The green heart of upholstered furniture: sofas and cushions to the test of sustainability
The eco-sensitivity of design: between disassemblable reissues, certifications and recyclable interiors, the primary goal is to minimise the presence of polyurethane in the home.
4' min read
4' min read
No object like the sofa at home restores a sense of warmth, domesticity and relationship. At the same time, it is one of the products of excellence in Italian and European design: the sector's leading companies are, each with their own tools, embracing the challenge to make it more sustainable. It is a difficult road, because the upholstery supply chain has several environmental criticalities, starting at the end of its life cycle, both because there is no dedicated disposal chain (it ends up in bulky waste) and because of the structural complexity of the product.
And it is precisely from this complexity that the road to making the heart of Italian upholstered furniture and homes more sustainable starts. An eco-sofa has two main characteristics: it lasts a long time and, when it stops being used, it must be able to be disassembled to recycle its individual parts. This avoids landfill or incineration and allows it to be included in the flow of the circular economy. Cassina, an almost 100-year-old company founded in Meda (Monza Brianza), has developed an indicator to assess the recyclability of products, called Circular Tool: for each piece it assesses how much it can be reused, repaired, recycled. Moreover, for five years (together with Zanotta, acquired in 2023) it has activated a laboratory at the Milan Polytechnic to implement this philosophy throughout production. The flagship product is the Mon-Cloud by Patricia Urquiola, 99.85 per cent disassemblable at the end of its life, with upholstery that reduces the presence of polyurethane to a minimum, using instead of synthetic materials vegetable materials derived from agriculture, such as algae, agave, organic oils and microorganisms.

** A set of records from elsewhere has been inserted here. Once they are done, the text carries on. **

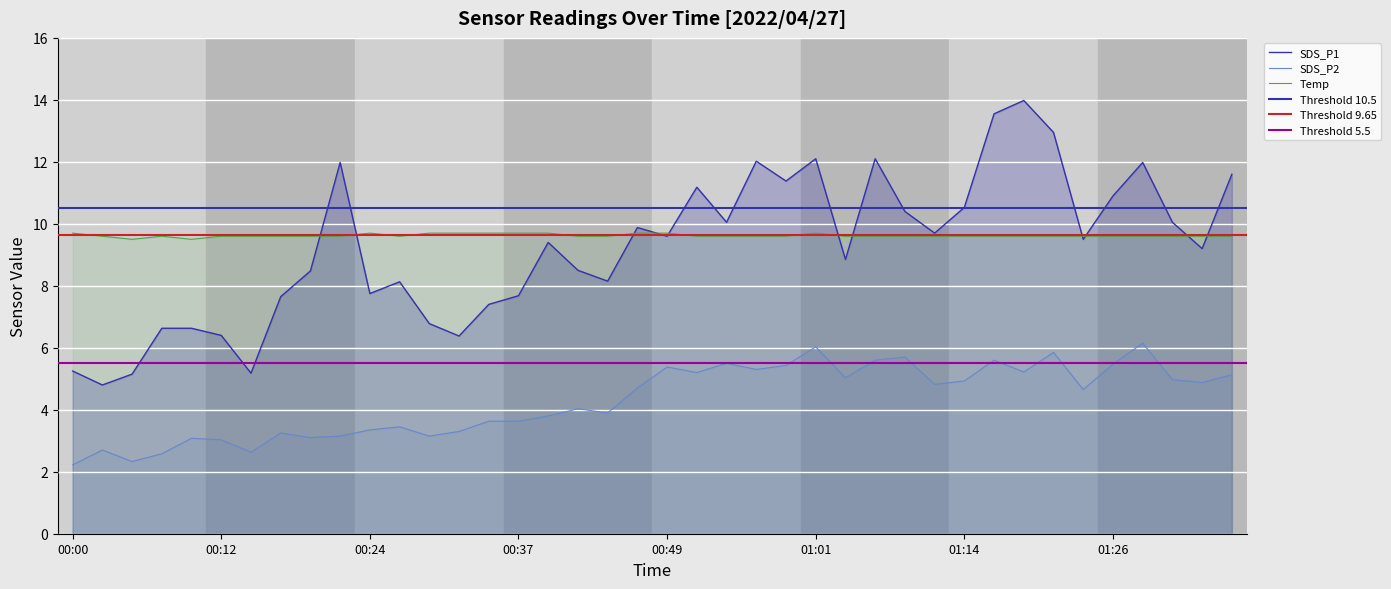

The Temp series shows 6.2 at 01:01. True or false?

False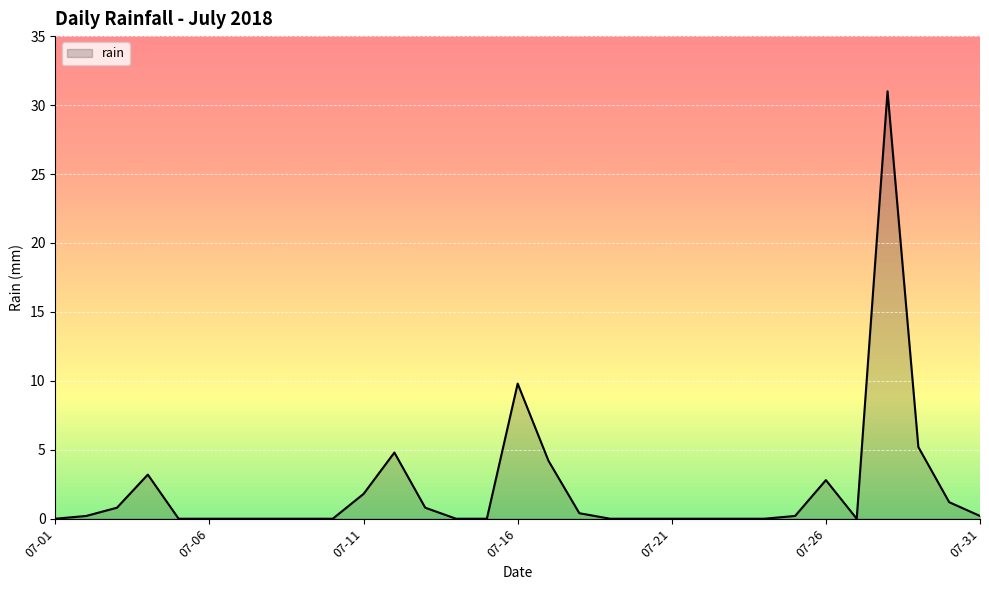

How many distinct data groups are displayed?

1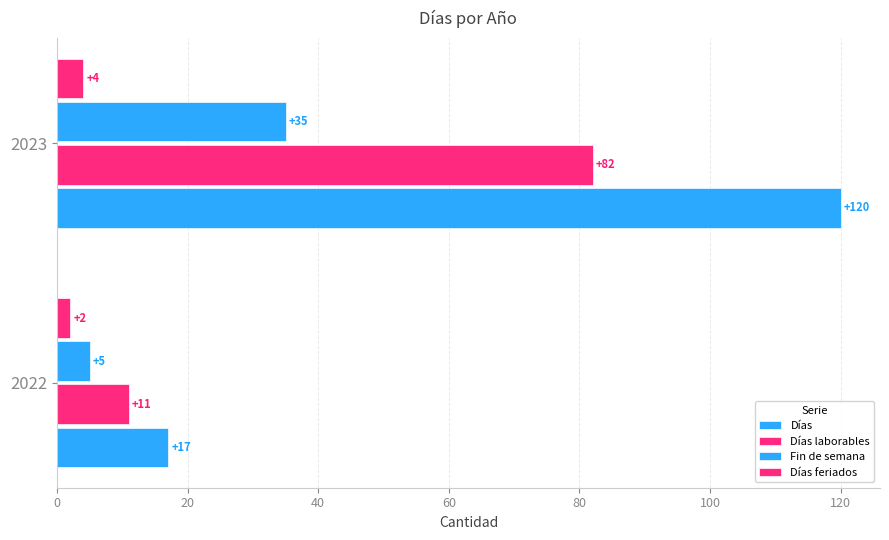

Which series has the largest total across all categories?

Días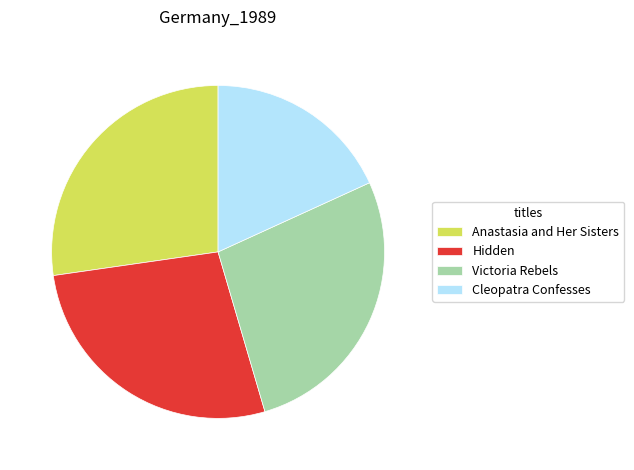

Is it true that Anastasia and Her Sisters is 35% of the pie?

False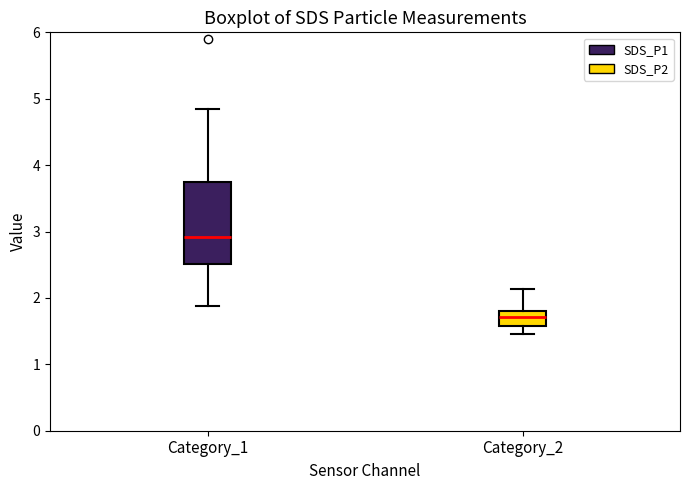

Reading left to right, transcribe this box plot: for each box, give where its median line is, the range the box spans, and where its two whiskers end, as read against the y-axis. The values are not printed on the chart, so give them approximately, as read against the axis.

Category_1: median 2.9, box 2.5 to 3.8, whiskers 1.9 to 4.9
Category_2: median 1.7, box 1.6 to 1.8, whiskers 1.5 to 2.1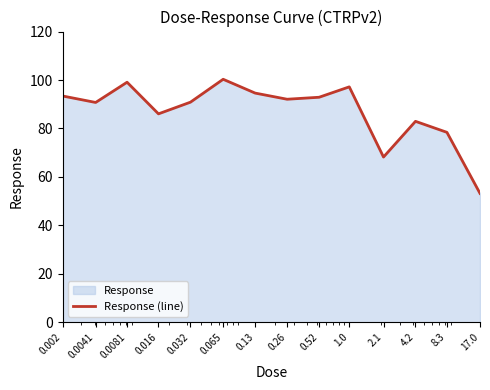

What is the label of the 8th point from the right?

0.13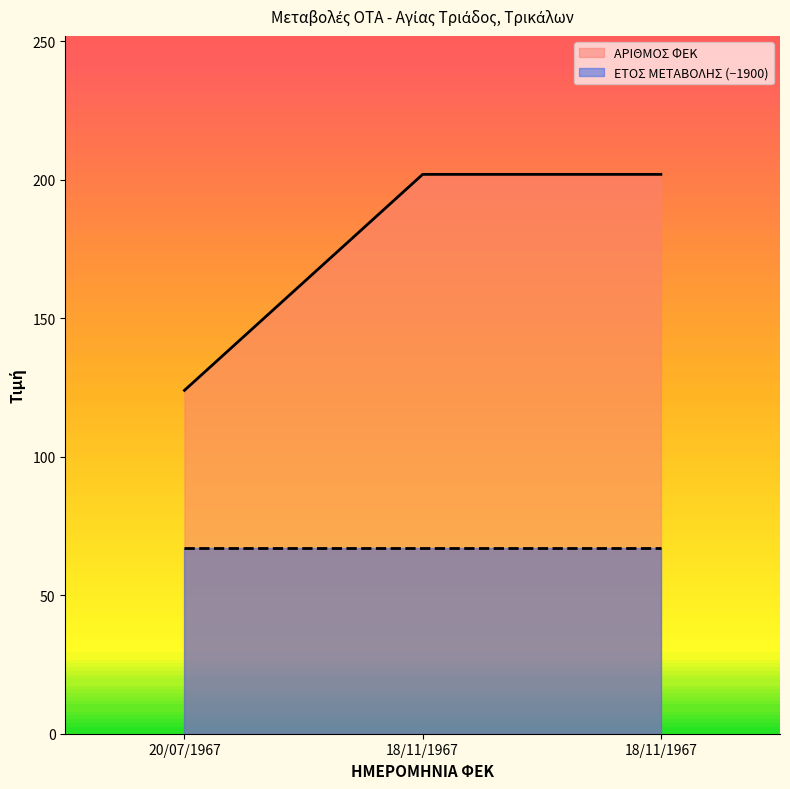

How many values are below 202?

1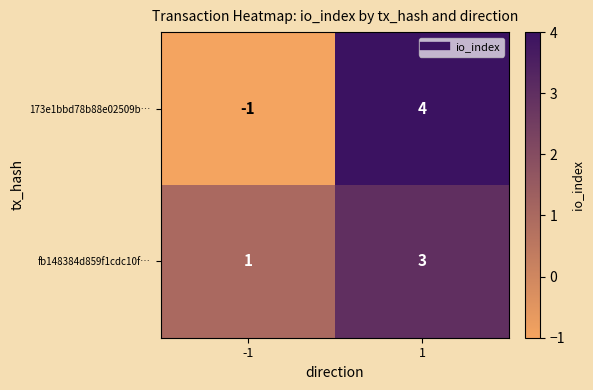

What is the difference between the highest and lowest values at 1?

1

B&B Italia, on the other hand, was founded in Novedrate (Como), in 1966, with innovation in its DNA: it was the first company in Italy to use injection moulding technology. Managing Director Demetrio Apolloni recounts: 'This year I was in a hotel in Liguria, where I found a sofa from the Coronado line, one of the first to be produced by the company. I knew where to look for the year of production: that sofa was from 1968, and it was still perfect. For me, sustainability starts here above all". In the present, B&B Italia has reissued a 20-year-old sofa, the Tufty-Time, design Patricia Urquiola. The remake two decades later is a perfect measure to assess the steps being taken on upholstered furniture to reduce their impact. The new version is entirely disassembled, the cover is made of recycled polyester and fixed without the use of glues, just as the plastic components are recycled. According to Apolloni, we are still in a transitional phase for this transition, 'the drive to change comes from the sensitivity of the company and the designers, but on the market it is not yet an absolute value: consumers look at price, comfort, aesthetics and durability, but not enough at materials or the circular economy. Right now it is up to the companies, which also bear the cost of this transition, but the change will become faster when the sensitivity of the buyers also evolves.
Flexform, which started as a workshop in 1959 and became an industry in the following decade, has collaborated with some of the greatest designers, from Joe Colombo to Asnago and Vender, Cini Boeri and Rodolfo Bonetto. It has embraced the challenge of sustainability on the materials side: fabrics, leathers, woods and metals are selected not only according to quality criteria, but also geographical proximity to the company. Furthermore, it has chosen to use only goose down certified Gold by Assopiuma, a guarantee of respect for the environment, the processes and the animals themselves. Gold goose down is also biodegradable: after the end of its life cycle, it becomes nitrogenous fertiliser for soil cultivation. The synthesis of this Flexform philosophy is the Loungescape, the seating system designed by Antonio Citterio, who imagined it "like a landscape" rather than a piece of furniture, with the idea that even the most domestic object there is can have a connection with nature, both in terms of aesthetics and materials.
For Vitra, a design company based in Basel, Switzerland, sustainability is a kind of operating system upgrade that involves everything: the way they develop and manufacture products, the sourcing of raw materials, the organisation of the supply chain. Every year, new materials are replaced to make upholstery more sustainable. And not only upholstery: the Tip Ton family of chairs, designed by Barber & Osgerby in 2008, is now available in the post-consumer recycled material RE. The production of the Uten.Silo organiser, by Dorothee Becker from 1969, has been modified to use only industrially derived recycled plastic. The latest innovation is the material used for the upholstery of the Vitra Cushions, converted to Pet fibres or polyester, both of which are 100 per cent recycled: they do not contain the slightest trace of animal elements.